I don't want to say that "this is hardboiled, therefore it cannot draw from noir" or "this is noir, therefore it cannot draw from hardboiled." But I do think it is very interesting to say "see this vivid example? See how different it is from this other vivid example? You don't need to read them the same or judge them by the same standards."

In short, I think all genre categories are to some extent loose and arbitrary, but that they inform the way we read books or watch films. The noir-hardboiled distinction, for instance, helped me to take modern dark noir on its own terms, instead of eternally longing for Chandler's compassionate, humorous, world-weary hero to appear in every noir story I encountered.

Loren Eaton said...

I once heard the various genre fiction likened to alley cats: They're always interbreeding. But I don't think that means we have to always take sub-genres on their own terms. There's a lot of noir I like and a lot I abhor, even though I can appreciate what the authors of both are trying to do.

Chestertonian Rambler said...

I suppose it depends on what "take on their own terms." C.S. Lewis started an introduction to Paradise Lost with the insistance that while there may (or may not) be moral reasons to reject a cathedral, one at least first needs to know what it is trying to do.
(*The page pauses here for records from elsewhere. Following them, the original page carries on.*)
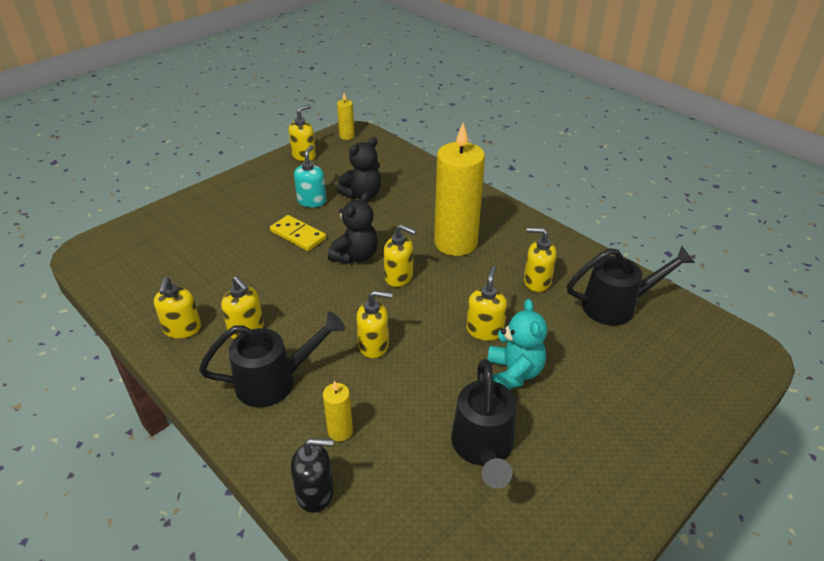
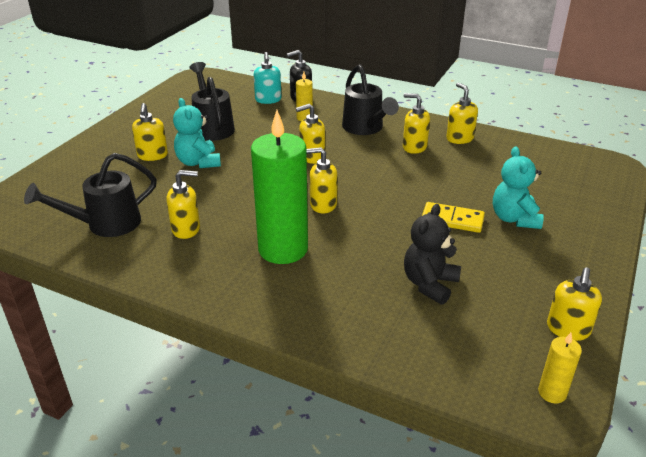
camera: 160 degrees right, 5 degrees down
(247, 224) = (514, 219): none -> turquoise teddy bear
(274, 381) = (365, 128): black watering can -> black watering can turned 75 degrees counterclockwise
(312, 201) = (479, 260): turquoise soap dispenser -> turquoise soap dispenser (268, 100)
(355, 256) = (377, 213): black teddy bear -> none
(455, 243) = (283, 249): yellow candle -> green candle
(484, 330) = (228, 182): yellow soap dispenser -> yellow soap dispenser (152, 155)

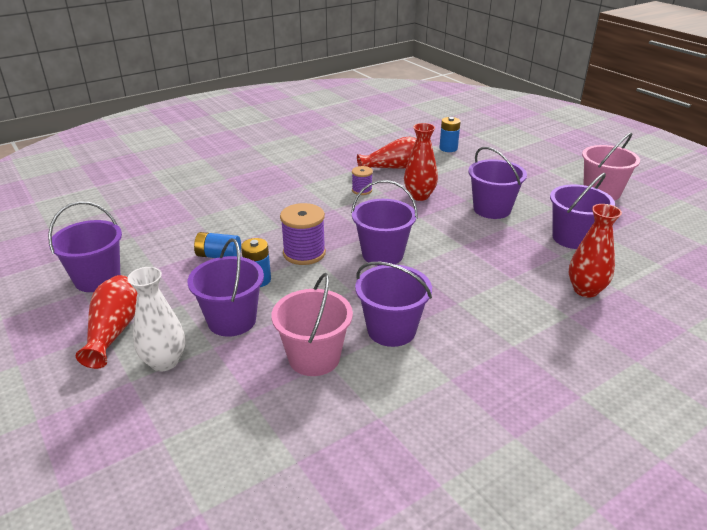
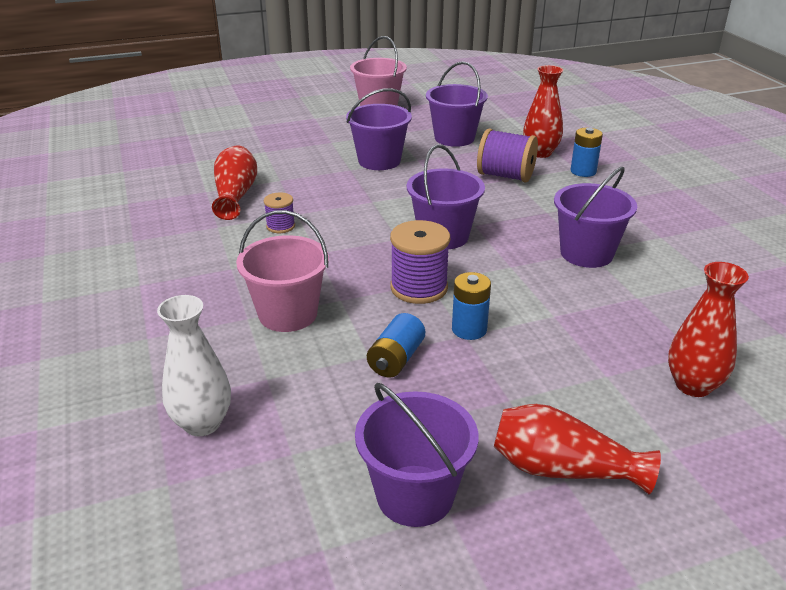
camera: 75 degrees left, 0 degrees up
(164, 362) = (633, 418): white vase -> white vase (202, 423)
(232, 320) = (554, 357): purple bucket -> none
(314, 358) = (629, 305): pink bucket -> pink bucket (288, 314)
(419, 196) = (323, 193): red vase -> red vase (693, 385)
(448, 148) = (213, 154): blue battery -> blue battery (583, 171)
(514, 273) = (505, 176): none -> purple spool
The same applies, for me, to the noir/hardboiled split. Once I knew that noir was trying to do something different, I was a better reader of the genre. Doesn't mean I like everything in it, or even always approve of the basic aims. But it does mean I can stop condemning noir for not being hardboiled.

Loren Eaton said...

I agree with Lewis entirely on that point. My interpretive frame work is really rather simple: I try to understand with the author is doing and then I evaluate it. Too many folks invert that order.